Start of Input for this task

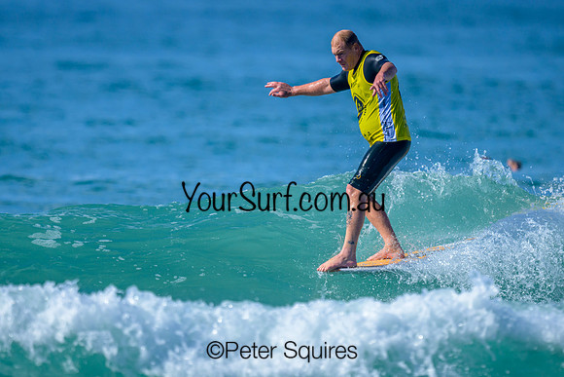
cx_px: 280
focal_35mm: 1100
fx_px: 17236
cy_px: 170
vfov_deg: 1.3
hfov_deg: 1.9
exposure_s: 1/2000
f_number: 6.3
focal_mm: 800
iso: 250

End of Input for this task

Job
Copy the records exactly, minus any pictures.

Written answer
cx_px: 280
focal_35mm: 1100
fx_px: 17236
cy_px: 170
vfov_deg: 1.3
hfov_deg: 1.9
exposure_s: 1/2000
f_number: 6.3
focal_mm: 800
iso: 250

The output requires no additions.